When you reach the line holding "- bottle [460,345,489,431]" in the material below, return that line and each one after it, word for word, with the pictures dropped.
Start of GIVEN RECORDS
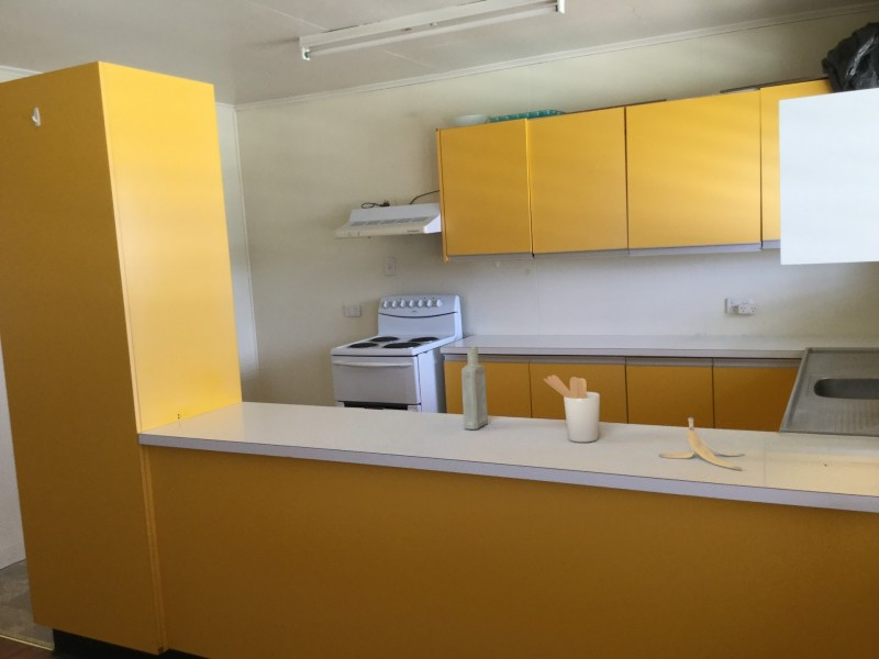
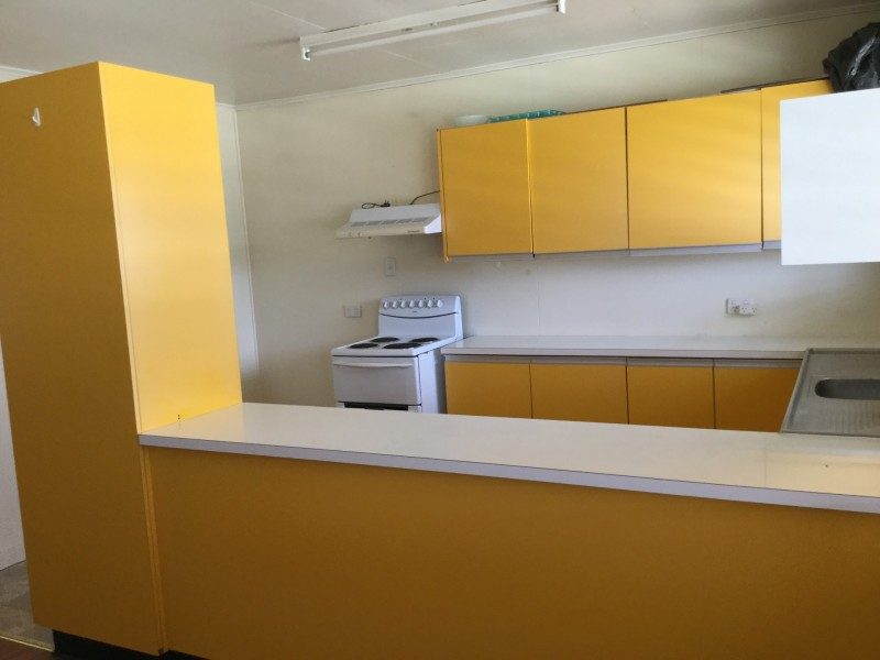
- banana peel [658,416,746,471]
- utensil holder [543,373,601,444]
- bottle [460,345,489,431]
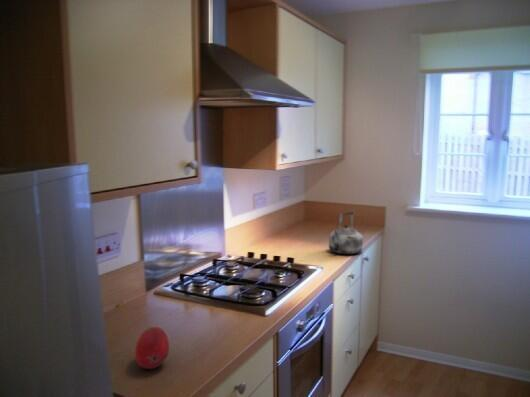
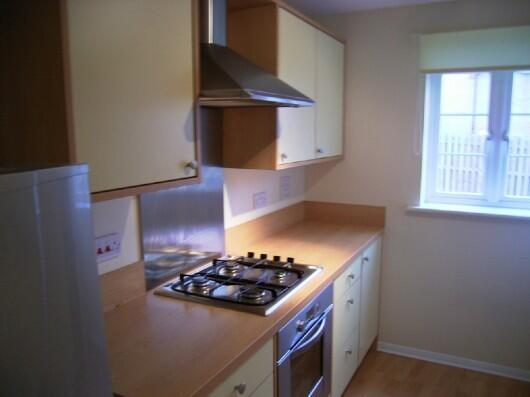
- kettle [328,209,364,255]
- fruit [134,326,170,370]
End of GIVEN RECORDS
### EXERCISE RESULT
- bottle [460,345,489,431]
- kettle [328,209,364,255]
- fruit [134,326,170,370]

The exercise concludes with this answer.